Le nom de Mathieu van der Poel est depuis longtemps synonyme de suprématie en cyclocross. Titres mondiaux, domination sans partage et une maîtrise quasi artistique de la boue ont marqué ses hivers pendant plus d’une décennie. Pourtant, à l’approche de la saison 2026, le discours autour de la superstar néerlandaise a subtilement mais résolument évolué. La question n’est plus de savoir combien de trophées de cyclocross il peut encore remporter, mais si la route – et la présence imposante de Tadej Pogačar – commence à redéfinir ses priorités futures.
Van der Poel demeure un phénomène, toutes disciplines confondues. Il a conquis des monuments sur route, brillé en VTT et régné sur le cyclocross avec une autorité que peu peuvent égaler. Cependant, l’ascension de Pogačar comme force incontournable du cyclisme moderne a bouleversé le paysage compétitif. Là où le cyclocross offrait autrefois à van der Poel une scène pour exprimer une domination quasi totale, la route représente désormais un défi bien plus grand – et peut-être un héritage plus tentant. L’ambition dévorante de Pogačar, son appétit insatiable pour les monuments, les Grands Tours et les courses d’un jour, a redéfini ce que signifie être un coureur complet à notre époque. Pour van der Poel, se mesurer à une telle référence n’est plus une simple hypothèse ; c’est devenu une affaire de plus en plus personnelle. Leurs confrontations sur des courses comme le Tour des Flandres et Paris-Roubaix ont laissé entrevoir une rivalité qui pourrait marquer toute une génération, à condition que van der Poel s’investisse davantage sur route.
Cette attirance croissante a des conséquences concrètes. Le cyclo-cross exige une concentration hivernale intense, une fraîcheur physique optimale et un engagement mental sans faille. Chaque campagne sur route comporte des risques – chutes, maladies ou fatigue – qui peuvent compromettre les ambitions printanières. Pour un coureur visant les monuments et, potentiellement, des objectifs plus ambitieux sur le Tour de France, ces risques sont plus importants que jamais.
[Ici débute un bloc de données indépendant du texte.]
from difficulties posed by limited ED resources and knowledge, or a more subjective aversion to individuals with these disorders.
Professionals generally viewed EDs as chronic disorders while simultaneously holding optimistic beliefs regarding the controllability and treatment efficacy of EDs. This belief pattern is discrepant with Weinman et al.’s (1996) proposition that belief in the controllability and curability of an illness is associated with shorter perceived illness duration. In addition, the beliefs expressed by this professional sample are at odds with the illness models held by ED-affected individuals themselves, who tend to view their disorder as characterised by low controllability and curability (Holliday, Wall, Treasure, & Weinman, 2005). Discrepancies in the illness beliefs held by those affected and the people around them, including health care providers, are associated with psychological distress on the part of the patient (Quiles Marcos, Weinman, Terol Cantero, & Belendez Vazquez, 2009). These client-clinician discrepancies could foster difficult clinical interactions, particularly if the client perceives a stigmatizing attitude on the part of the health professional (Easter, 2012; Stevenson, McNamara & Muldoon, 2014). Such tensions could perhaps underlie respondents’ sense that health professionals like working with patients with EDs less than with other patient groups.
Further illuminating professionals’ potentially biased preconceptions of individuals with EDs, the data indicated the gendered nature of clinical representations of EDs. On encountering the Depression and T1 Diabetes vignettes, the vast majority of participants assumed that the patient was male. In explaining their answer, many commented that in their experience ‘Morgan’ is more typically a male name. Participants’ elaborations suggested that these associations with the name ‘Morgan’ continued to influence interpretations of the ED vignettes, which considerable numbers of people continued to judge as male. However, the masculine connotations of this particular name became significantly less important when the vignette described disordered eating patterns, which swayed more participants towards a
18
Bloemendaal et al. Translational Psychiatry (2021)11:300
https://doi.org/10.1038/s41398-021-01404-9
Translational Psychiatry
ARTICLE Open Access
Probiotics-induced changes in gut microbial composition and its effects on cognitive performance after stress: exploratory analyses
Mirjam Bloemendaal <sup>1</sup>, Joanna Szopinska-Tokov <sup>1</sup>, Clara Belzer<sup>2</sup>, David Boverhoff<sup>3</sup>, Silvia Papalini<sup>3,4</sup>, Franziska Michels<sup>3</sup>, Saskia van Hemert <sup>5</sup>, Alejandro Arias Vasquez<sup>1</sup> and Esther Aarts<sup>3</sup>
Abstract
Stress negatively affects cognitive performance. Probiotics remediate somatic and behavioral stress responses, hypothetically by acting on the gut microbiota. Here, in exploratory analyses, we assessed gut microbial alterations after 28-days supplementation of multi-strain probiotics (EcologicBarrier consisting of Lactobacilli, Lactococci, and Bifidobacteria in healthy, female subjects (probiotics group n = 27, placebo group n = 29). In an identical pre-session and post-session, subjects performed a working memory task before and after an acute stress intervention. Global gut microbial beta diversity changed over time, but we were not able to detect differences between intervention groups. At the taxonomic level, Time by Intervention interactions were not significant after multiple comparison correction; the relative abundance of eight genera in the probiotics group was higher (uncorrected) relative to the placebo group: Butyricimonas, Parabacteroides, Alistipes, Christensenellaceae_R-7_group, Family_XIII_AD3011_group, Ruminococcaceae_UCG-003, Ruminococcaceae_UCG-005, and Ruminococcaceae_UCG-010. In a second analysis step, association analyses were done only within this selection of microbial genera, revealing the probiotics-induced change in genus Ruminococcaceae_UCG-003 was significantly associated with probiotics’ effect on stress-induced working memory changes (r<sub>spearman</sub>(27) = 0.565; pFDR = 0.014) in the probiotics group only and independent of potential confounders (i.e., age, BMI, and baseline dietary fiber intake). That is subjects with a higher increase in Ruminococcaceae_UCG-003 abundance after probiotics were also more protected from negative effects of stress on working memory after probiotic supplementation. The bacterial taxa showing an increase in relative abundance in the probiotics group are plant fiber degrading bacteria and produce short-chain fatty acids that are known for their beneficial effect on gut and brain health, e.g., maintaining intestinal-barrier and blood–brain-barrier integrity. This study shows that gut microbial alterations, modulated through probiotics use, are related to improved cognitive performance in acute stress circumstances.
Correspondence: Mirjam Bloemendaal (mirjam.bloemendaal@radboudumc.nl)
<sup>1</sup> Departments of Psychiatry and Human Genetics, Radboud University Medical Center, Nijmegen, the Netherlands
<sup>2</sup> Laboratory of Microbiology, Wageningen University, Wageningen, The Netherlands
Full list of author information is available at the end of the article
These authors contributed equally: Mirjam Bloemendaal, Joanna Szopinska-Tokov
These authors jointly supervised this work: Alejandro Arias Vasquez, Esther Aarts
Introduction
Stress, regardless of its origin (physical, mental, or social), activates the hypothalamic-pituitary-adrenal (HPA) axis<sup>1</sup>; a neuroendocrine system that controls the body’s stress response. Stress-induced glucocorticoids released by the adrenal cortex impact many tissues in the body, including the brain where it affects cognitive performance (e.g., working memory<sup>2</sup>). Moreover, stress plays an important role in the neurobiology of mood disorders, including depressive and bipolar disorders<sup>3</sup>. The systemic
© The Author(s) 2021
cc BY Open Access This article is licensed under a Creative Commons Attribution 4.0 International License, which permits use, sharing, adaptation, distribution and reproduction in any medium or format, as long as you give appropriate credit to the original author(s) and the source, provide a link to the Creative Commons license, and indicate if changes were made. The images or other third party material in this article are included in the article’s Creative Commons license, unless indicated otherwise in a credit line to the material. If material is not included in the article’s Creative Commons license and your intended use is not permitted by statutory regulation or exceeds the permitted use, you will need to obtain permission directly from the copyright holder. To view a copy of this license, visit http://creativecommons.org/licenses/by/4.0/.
Le compromis entre gloire hivernale et longévité sur route devient de plus en plus difficile à ignorer.
Selon des sources bien informées, la réduction du nombre de courses de cyclo-cross auxquelles van der Poel participe ces dernières saisons n’est pas le fruit du hasard. Plutôt qu’une perte d’amour pour la discipline qui l’a rendu célèbre, il s’agit d’une évolution mûrement réfléchie. Il n’a plus grand-chose à prouver en cyclocross ; son palmarès le place déjà parmi les plus grands de tous les temps. La route, en revanche, soulève encore des questions, surtout à une époque dominée par les performances exceptionnelles de Pogačar.
Pourtant, il serait prématuré de parler d’un adieu au cyclocross. Le lien de Van der Poel avec cette discipline est bien plus profond que de simples résultats. Il fait partie intégrante de son identité, de son rythme et de son héritage familial. Un avenir où le cyclocross deviendra plus sélectif que central est plus probable : un outil pour affiner sa technique, renouer avec ses instincts et rappeler au monde ses racines.
En fin de compte, la présence de Tadej Pogačar a imposé un réajustement. Pour rester une figure emblématique de sa génération, van der Poel devra peut-être se concentrer sur les batailles les plus marquantes de l’histoire. Et dans le cyclisme actuel, ces batailles se déroulent de plus en plus sur la route. Le cyclocross fera toujours partie de son histoire, mais les prochains chapitres s’écriront peut-être à 50 km/h sur les pavés, les ascensions et les grandes étapes où les légendes se mesurent aux légendes.